--- START PROVIDED PASSAGE ---

Self in Society

Share this post

Rand Versus Dugin in the Battle for Liberty

selfinsociety.substack.com

Rand Versus Dugin in the Battle for Liberty

Ari Armstrong
Dec 16, 2022
3
1
Share this post

Rand Versus Dugin in the Battle for Liberty

selfinsociety.substack.com

If you’re not acquainted with Aleksandr (Alexander) Dugin, read Robert Zubrin’s review of the man’s ideas. Following are a few selections:

Dugin is the mad philosopher who is redesigning the brains of much of the Russian government and public, filling their minds with a new hate-ridden totalitarian ideology whose consequences can be catastrophic in the extreme, not only for Russia, but for the entire human race. . . .

The roots of Eurasianism go back to czarist émigrés interacting with fascist thinkers in between-the-wars France and Germany. But in recent years, its primary exponent has been the very prominent and prolific political theorist Aleksandr Dugin. . . .

The core idea of Dugin’s Eurasianism is that “liberalism” (by which is meant the entire Western consensus) represents an assault on the traditional hierarchical organization of the world. . . .

[T]his [new] Eurasian Union will need a defining ideology, and for this purpose Dugin has developed a new “Fourth Political Theory” that combines all of the strongest points of Communism, Nazism, Ecologism, and Traditionalism, thereby allowing it to appeal to the adherents of all of these diverse anti-liberal creeds. Although he would adopt Communism’s opposition to free enterprise, he would drop the Marxist commitment to technological progress—a liberal-derived ideal—in favor of Ecologism’s demagogic appeal to stop the advance of industry and modernity. From Traditionalism, he derives a justification for stopping free thought. All the rest is straight out of Nazism. . . .

--- END PROVIDED PASSAGE ---
--- START GIVEN ENTRIES ---

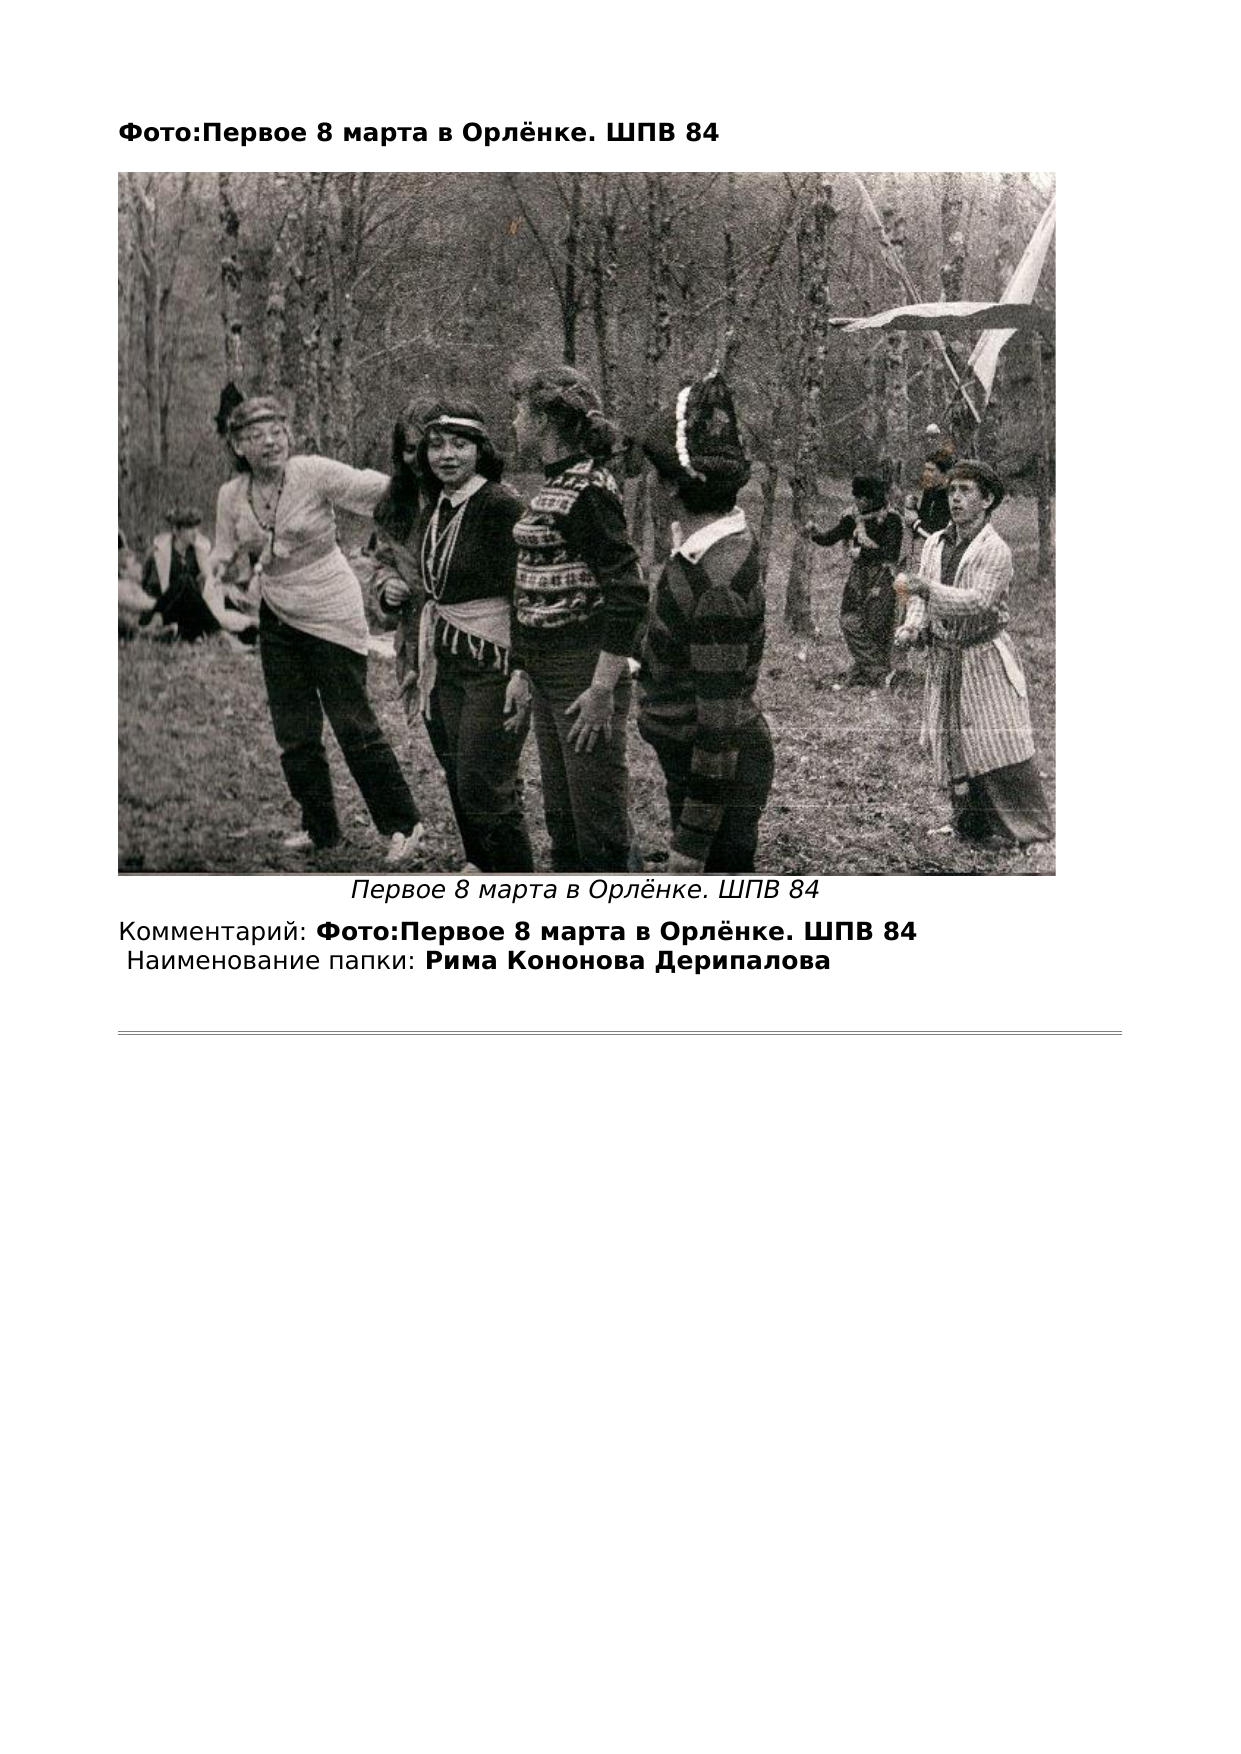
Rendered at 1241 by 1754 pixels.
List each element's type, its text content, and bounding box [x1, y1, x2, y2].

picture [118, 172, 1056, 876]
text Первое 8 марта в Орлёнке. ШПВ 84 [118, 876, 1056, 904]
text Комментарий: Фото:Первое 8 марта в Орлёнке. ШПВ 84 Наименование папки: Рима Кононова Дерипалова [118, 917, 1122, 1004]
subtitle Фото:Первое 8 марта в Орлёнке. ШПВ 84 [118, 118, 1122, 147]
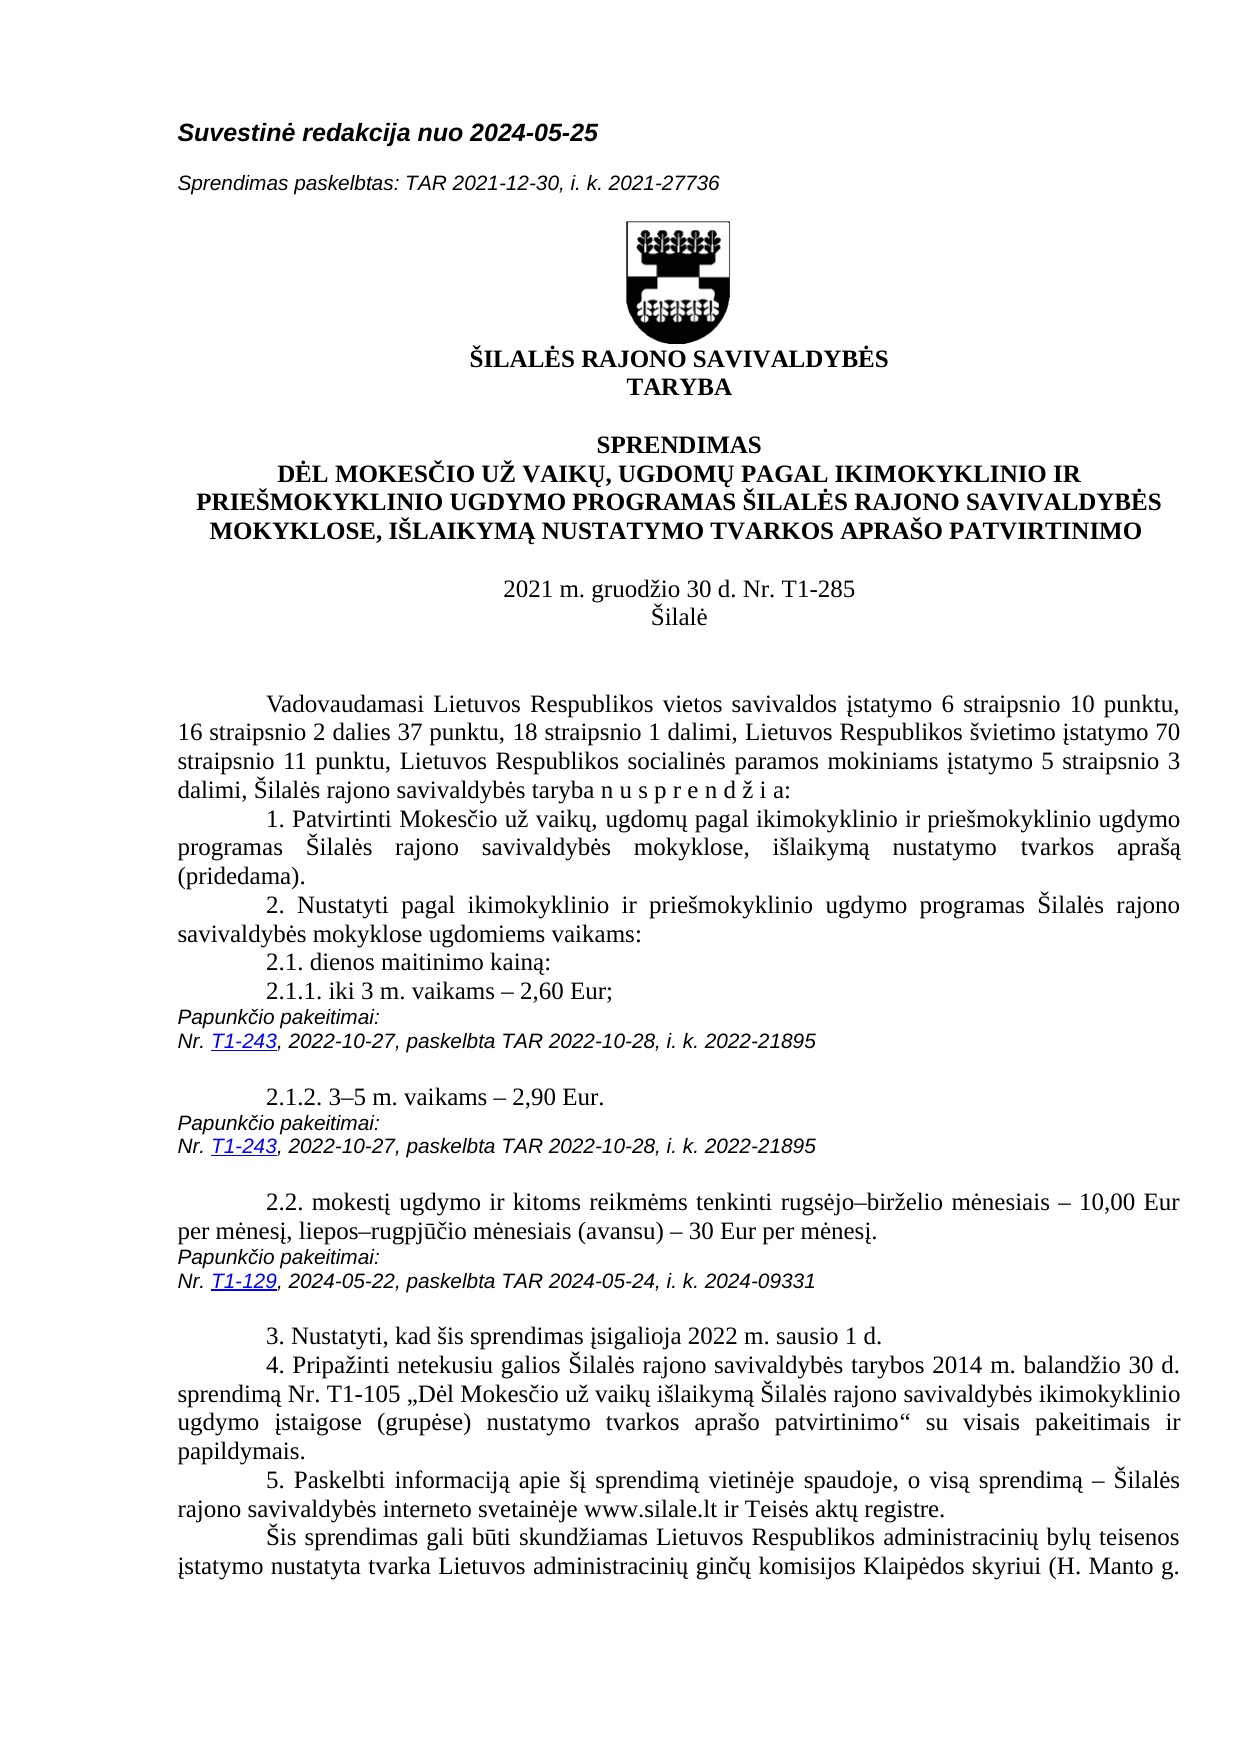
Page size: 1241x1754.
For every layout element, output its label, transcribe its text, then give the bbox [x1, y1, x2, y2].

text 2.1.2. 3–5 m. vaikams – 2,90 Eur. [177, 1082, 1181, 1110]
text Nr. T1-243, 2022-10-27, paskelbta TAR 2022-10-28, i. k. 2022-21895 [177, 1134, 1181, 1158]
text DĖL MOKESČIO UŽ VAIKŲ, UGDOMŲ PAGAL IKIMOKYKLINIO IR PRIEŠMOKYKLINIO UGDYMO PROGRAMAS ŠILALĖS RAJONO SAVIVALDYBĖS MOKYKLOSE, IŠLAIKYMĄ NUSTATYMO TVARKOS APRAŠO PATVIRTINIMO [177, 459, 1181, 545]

--- END GIVEN ENTRIES ---

**PROBLEMS**
• 1. According to the post on Rand versus Dugin, why does Dugin's Fourth Political Theory combine the strongest points of Communism, Nazism, Ecologism, and Traditionalism? Answer in one to three sentences.
• 2. In the post on Rand versus Dugin, swap "Eurasianism" for "Eurasian doctrine" in the stretch from "Dugin is the" through "world. . . .", and write out that stretch again.

**RESPONSES PER TASK**
• 1. The post says the planned Eurasian Union needs a defining ideology. The Fourth Political Theory combines the strongest points of those four creeds so that it can appeal to the adherents of all of these diverse anti-liberal creeds.

• 2.
Dugin is the mad philosopher who is redesigning the brains of much of the Russian government and public, filling their minds with a new hate-ridden totalitarian ideology whose consequences can be catastrophic in the extreme, not only for Russia, but for the entire human race. . . .

The roots of Eurasian doctrine go back to czarist émigrés interacting with fascist thinkers in between-the-wars France and Germany. But in recent years, its primary exponent has been the very prominent and prolific political theorist Aleksandr Dugin. . . .

The core idea of Dugin’s Eurasian doctrine is that “liberalism” (by which is meant the entire Western consensus) represents an assault on the traditional hierarchical organization of the world. . . .